→ REQUIRED WORK: With pictures omitted, output the records below exactly as they appear.

→ TASK DATA:
···

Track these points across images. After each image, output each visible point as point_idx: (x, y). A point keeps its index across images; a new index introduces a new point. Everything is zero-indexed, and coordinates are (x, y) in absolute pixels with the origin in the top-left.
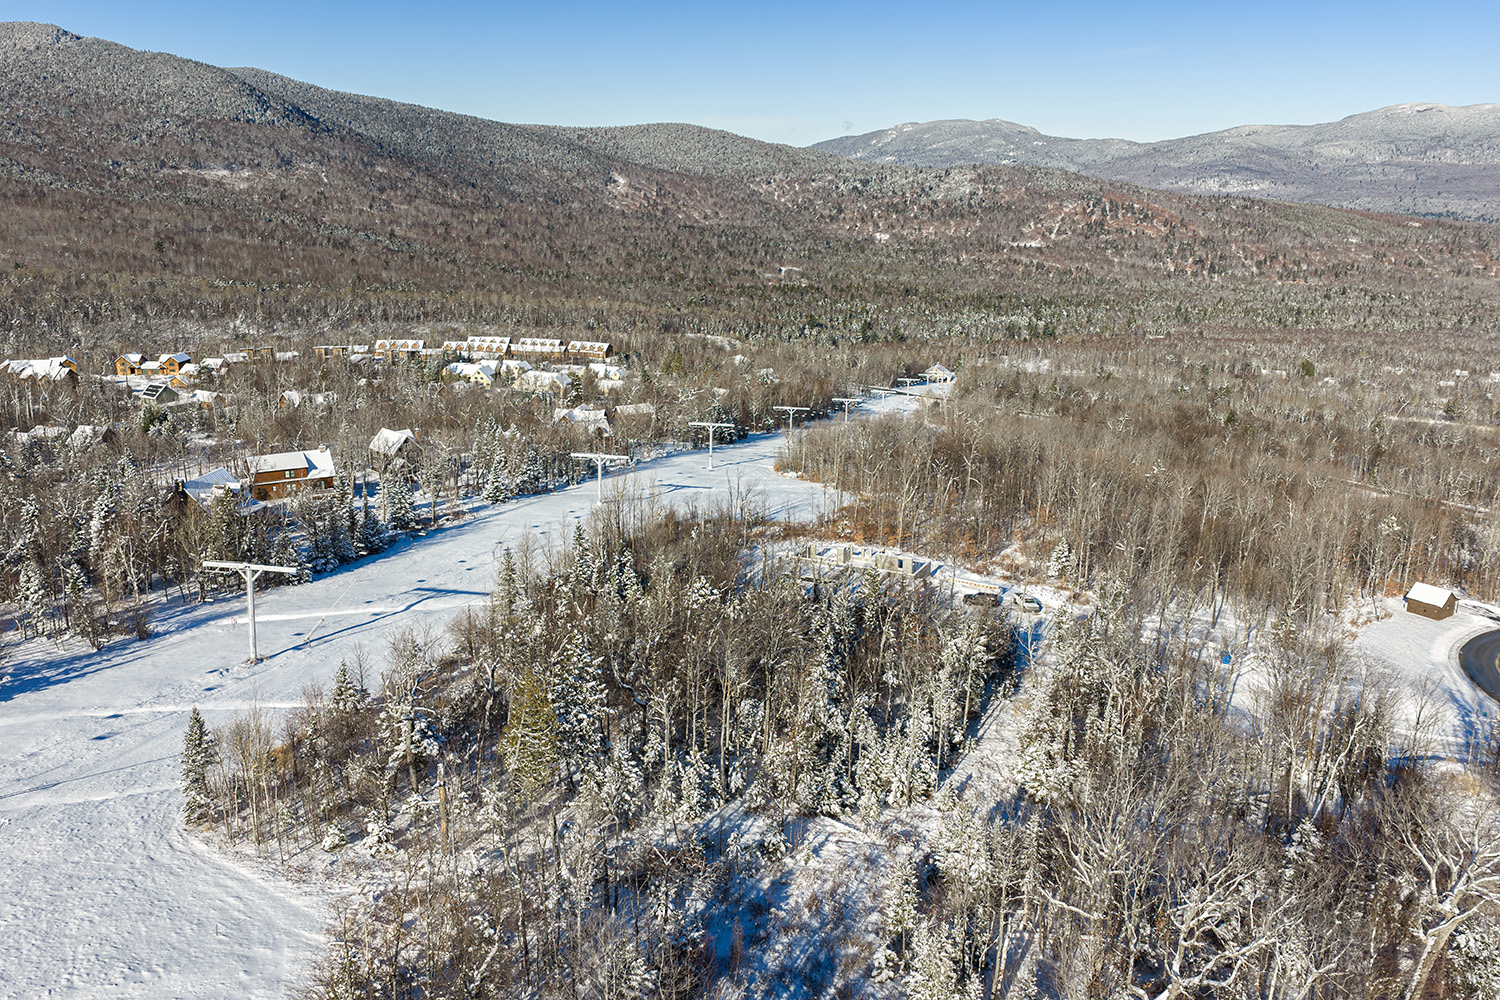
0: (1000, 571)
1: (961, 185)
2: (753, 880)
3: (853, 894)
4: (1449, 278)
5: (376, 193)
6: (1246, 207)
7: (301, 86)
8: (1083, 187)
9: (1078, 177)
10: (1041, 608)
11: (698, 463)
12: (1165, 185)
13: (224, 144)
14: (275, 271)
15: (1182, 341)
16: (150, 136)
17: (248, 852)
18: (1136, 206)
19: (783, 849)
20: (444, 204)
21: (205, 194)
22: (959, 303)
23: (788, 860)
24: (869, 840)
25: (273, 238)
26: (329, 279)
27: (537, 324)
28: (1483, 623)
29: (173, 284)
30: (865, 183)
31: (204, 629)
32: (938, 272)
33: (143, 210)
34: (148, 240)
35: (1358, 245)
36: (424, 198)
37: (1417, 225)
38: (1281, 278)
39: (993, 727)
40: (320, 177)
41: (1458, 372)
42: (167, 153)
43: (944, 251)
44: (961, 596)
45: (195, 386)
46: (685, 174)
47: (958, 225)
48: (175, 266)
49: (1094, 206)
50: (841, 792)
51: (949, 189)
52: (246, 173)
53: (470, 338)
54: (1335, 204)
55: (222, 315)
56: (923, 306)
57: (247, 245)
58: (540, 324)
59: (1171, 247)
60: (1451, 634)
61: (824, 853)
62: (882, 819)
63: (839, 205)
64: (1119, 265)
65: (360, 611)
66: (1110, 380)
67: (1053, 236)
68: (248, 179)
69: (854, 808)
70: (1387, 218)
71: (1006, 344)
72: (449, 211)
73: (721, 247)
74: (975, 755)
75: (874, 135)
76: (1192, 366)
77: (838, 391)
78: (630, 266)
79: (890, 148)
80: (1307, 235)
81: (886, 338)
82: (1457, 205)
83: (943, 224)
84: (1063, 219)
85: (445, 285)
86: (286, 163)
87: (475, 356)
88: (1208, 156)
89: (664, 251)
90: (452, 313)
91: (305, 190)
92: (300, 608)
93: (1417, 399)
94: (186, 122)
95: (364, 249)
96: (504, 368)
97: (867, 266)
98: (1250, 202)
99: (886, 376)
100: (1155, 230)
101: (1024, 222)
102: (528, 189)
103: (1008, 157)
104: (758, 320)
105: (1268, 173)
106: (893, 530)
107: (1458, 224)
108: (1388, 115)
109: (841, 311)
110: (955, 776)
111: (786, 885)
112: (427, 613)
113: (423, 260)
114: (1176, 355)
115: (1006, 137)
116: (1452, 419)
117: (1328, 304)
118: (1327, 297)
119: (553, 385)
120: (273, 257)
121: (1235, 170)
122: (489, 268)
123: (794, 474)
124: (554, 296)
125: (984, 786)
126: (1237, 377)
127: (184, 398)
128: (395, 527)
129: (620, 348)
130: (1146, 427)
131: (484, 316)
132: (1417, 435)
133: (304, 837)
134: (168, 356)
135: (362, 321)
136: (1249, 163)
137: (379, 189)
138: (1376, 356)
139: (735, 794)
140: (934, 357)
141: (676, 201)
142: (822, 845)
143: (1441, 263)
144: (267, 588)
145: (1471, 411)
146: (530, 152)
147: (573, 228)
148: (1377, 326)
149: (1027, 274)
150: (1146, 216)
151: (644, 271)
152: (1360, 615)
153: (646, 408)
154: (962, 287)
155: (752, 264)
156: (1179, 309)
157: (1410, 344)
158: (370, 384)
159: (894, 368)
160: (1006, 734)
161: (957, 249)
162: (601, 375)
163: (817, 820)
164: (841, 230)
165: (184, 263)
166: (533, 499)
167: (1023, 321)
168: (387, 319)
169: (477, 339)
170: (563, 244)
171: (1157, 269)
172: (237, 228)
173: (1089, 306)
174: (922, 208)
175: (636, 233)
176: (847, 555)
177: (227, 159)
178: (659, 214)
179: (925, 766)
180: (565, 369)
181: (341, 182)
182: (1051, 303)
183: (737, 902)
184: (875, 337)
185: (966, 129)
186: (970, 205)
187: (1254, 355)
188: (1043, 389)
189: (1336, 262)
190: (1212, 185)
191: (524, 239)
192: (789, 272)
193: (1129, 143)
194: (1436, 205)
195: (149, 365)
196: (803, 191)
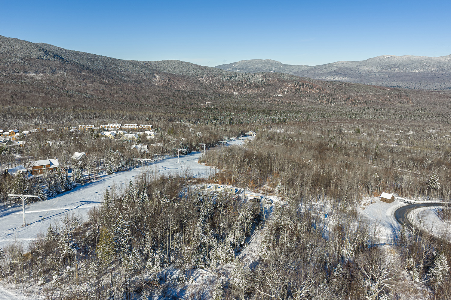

···

→ YOUR SOLUTION:
Track these points across images. After each image, output each visible point as point_idx: (x, y). A point keeps its index across images; a new index introduces a new point. Everything is zero-indexed, and coordinates are (x, y) in absolute pixels with the origin in the top-left.
0: (1000, 571)
1: (961, 185)
2: (753, 880)
3: (853, 894)
4: (1449, 278)
5: (376, 193)
6: (1246, 207)
7: (301, 86)
8: (1083, 187)
9: (1078, 177)
10: (1041, 608)
11: (698, 463)
12: (1165, 185)
13: (224, 144)
14: (275, 271)
15: (1182, 341)
16: (150, 136)
17: (248, 852)
18: (1136, 206)
19: (783, 849)
20: (444, 204)
21: (205, 194)
22: (959, 303)
23: (788, 860)
24: (869, 840)
25: (273, 238)
26: (329, 279)
27: (537, 324)
28: (1483, 623)
29: (173, 284)
30: (865, 183)
31: (204, 629)
32: (938, 272)
33: (143, 210)
34: (148, 240)
35: (1358, 245)
36: (424, 198)
37: (1417, 225)
38: (1281, 278)
39: (993, 727)
40: (320, 177)
41: (1458, 372)
42: (167, 153)
43: (944, 251)
44: (961, 596)
45: (195, 386)
46: (685, 174)
47: (958, 225)
48: (175, 266)
49: (1094, 206)
50: (841, 792)
51: (949, 189)
52: (246, 173)
53: (470, 338)
54: (1335, 204)
55: (222, 315)
56: (923, 306)
57: (247, 245)
58: (540, 324)
59: (1171, 247)
60: (1451, 634)
61: (824, 853)
62: (882, 819)
63: (839, 205)
64: (1119, 265)
65: (360, 611)
66: (1110, 380)
67: (1053, 236)
68: (248, 179)
69: (854, 808)
70: (1387, 218)
71: (1006, 344)
72: (449, 211)
73: (721, 247)
74: (975, 755)
75: (874, 135)
76: (1192, 366)
77: (838, 391)
78: (630, 266)
79: (890, 148)
80: (1307, 235)
81: (886, 338)
82: (1457, 205)
83: (943, 224)
84: (1063, 219)
85: (445, 285)
86: (286, 163)
87: (475, 356)
88: (1208, 156)
89: (664, 251)
90: (452, 313)
91: (305, 190)
92: (300, 608)
93: (1417, 399)
94: (186, 122)
95: (364, 249)
96: (504, 368)
97: (867, 266)
98: (1250, 202)
99: (886, 376)
100: (1155, 230)
101: (1024, 222)
102: (528, 189)
103: (1008, 157)
104: (758, 320)
105: (1268, 173)
106: (893, 530)
107: (1458, 224)
108: (1388, 115)
109: (841, 311)
110: (955, 776)
111: (786, 885)
112: (427, 613)
113: (423, 260)
114: (1176, 355)
115: (1006, 137)
116: (1452, 419)
117: (1328, 304)
118: (1327, 297)
119: (553, 385)
120: (273, 257)
121: (1235, 170)
122: (489, 268)
123: (794, 474)
124: (554, 296)
125: (984, 786)
126: (1237, 377)
127: (184, 398)
128: (395, 527)
129: (620, 348)
130: (1146, 427)
131: (484, 316)
132: (1417, 435)
133: (304, 837)
134: (168, 356)
135: (362, 321)
136: (1249, 163)
137: (379, 189)
138: (1376, 356)
139: (735, 794)
140: (934, 357)
141: (676, 201)
142: (822, 845)
143: (1441, 263)
144: (267, 588)
145: (1471, 411)
146: (530, 152)
147: (573, 228)
148: (1377, 326)
149: (1027, 274)
150: (1146, 216)
151: (644, 271)
152: (1360, 615)
153: (646, 408)
154: (962, 287)
155: (752, 264)
156: (1179, 309)
157: (1410, 344)
158: (370, 384)
159: (894, 368)
160: (1006, 734)
161: (957, 249)
162: (601, 375)
163: (817, 820)
164: (841, 230)
165: (184, 263)
166: (533, 499)
167: (1023, 321)
168: (387, 319)
169: (477, 339)
170: (563, 244)
171: (1157, 269)
172: (237, 228)
173: (1089, 306)
174: (922, 208)
175: (636, 233)
176: (847, 555)
177: (227, 159)
178: (659, 214)
179: (925, 766)
180: (565, 369)
181: (341, 182)
182: (1051, 303)
183: (737, 902)
184: (875, 337)
185: (966, 129)
186: (970, 205)
187: (1254, 355)
188: (1043, 389)
189: (1336, 262)
190: (1212, 185)
191: (524, 239)
192: (789, 272)
193: (1129, 143)
194: (1436, 205)
195: (149, 365)
196: (803, 191)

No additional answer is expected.